→ TRY IT
For every line below that includes the word "klor", add one; report the final number and nothing else.

→ GIVEN ENTRIES
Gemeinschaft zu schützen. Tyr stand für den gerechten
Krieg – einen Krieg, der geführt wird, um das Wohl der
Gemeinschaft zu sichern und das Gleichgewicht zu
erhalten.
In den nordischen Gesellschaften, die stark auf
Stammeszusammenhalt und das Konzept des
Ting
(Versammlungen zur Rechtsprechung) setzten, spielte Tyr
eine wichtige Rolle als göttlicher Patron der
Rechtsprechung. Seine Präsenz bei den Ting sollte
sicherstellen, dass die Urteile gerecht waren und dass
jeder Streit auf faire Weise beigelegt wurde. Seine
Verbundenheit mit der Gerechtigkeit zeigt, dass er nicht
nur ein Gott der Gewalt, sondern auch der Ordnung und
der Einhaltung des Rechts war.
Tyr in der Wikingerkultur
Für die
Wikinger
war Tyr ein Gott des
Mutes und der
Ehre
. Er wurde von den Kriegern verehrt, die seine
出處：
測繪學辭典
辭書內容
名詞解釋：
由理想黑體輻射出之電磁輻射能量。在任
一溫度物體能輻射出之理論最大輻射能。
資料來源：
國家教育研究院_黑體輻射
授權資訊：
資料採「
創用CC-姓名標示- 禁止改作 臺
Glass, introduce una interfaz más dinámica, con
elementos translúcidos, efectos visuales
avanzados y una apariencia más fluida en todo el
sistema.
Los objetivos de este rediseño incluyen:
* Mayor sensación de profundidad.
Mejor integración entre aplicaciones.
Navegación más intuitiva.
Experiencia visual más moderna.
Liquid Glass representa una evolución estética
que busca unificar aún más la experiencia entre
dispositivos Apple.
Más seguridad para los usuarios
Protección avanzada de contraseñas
---
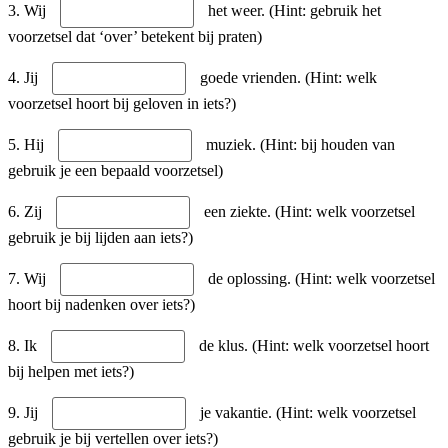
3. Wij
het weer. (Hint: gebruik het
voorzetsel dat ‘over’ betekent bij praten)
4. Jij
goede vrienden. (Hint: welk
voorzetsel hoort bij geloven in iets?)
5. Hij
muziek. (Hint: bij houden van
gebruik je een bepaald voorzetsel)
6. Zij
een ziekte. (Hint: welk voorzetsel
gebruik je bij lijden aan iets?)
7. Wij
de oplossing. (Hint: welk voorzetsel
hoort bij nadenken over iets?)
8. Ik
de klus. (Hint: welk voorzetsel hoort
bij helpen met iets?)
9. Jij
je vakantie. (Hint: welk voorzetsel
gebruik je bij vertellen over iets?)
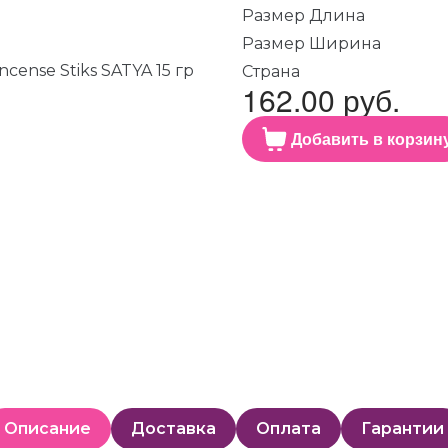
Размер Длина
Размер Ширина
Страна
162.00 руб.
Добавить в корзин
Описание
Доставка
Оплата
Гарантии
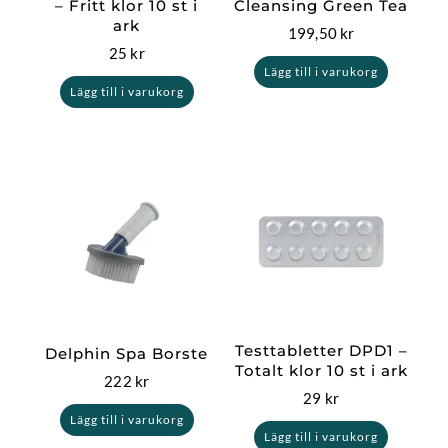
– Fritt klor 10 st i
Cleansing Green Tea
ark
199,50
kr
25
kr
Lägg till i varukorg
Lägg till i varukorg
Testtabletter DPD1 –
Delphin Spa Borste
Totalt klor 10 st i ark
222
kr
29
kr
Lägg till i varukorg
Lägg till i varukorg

→ RESULT
2